## WHAT NEEDS TO BE DONE
Use the entries below and reproduce exactly the lines from the one containing "the tree at (420,166) 802.2" down to the one containing "stone pedestal 1320.1", both of them included.
==== MATERIAL FOR THIS TASK ====
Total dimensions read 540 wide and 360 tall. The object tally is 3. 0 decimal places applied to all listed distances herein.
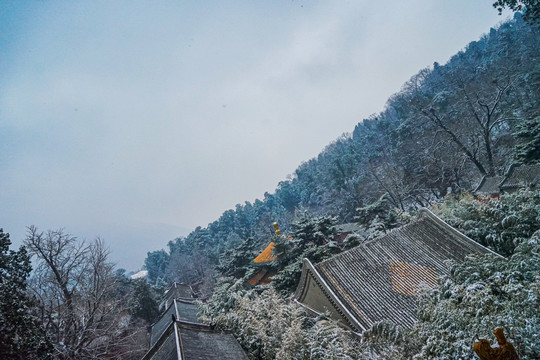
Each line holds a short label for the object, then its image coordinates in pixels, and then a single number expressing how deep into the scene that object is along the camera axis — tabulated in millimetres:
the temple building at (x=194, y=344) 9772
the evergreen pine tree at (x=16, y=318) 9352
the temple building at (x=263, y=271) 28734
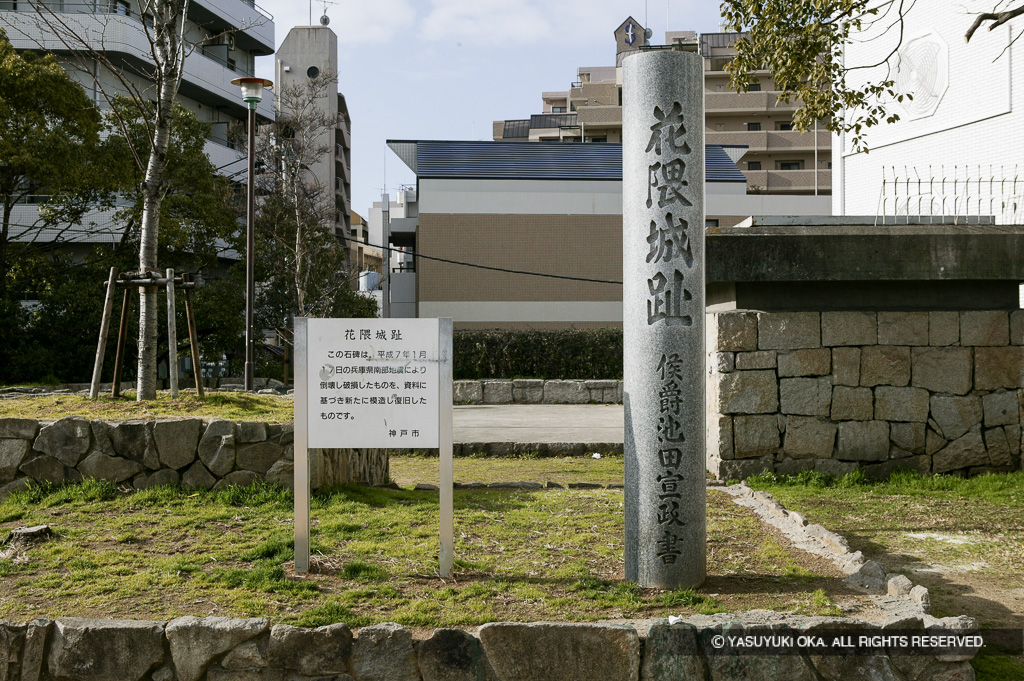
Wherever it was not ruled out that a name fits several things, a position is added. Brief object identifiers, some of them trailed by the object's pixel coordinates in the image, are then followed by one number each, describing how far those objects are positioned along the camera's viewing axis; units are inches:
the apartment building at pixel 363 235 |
====
==== MATERIAL FOR THIS TASK ====
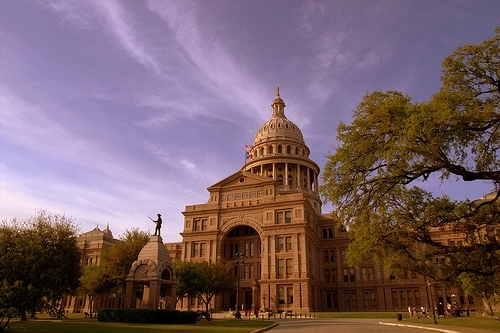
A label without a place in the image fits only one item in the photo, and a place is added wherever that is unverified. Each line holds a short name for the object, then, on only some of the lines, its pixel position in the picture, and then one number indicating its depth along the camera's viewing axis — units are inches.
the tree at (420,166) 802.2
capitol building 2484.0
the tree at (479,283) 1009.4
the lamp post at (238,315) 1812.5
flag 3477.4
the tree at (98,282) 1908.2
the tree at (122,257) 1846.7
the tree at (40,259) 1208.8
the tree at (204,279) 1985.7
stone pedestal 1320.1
====
==== MATERIAL FOR THIS TASK ====
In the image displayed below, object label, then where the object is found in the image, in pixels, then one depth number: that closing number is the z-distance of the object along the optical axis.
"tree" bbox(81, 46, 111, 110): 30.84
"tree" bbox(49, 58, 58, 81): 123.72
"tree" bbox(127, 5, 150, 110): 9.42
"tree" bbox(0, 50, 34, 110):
====
## SOLUTION BELOW
the tree at (420,166) 802.2
capitol building 2484.0
the tree at (479,283) 1009.4
the lamp post at (238,315) 1812.5
flag 3477.4
the tree at (98,282) 1908.2
the tree at (122,257) 1846.7
the tree at (40,259) 1208.8
the tree at (204,279) 1985.7
stone pedestal 1320.1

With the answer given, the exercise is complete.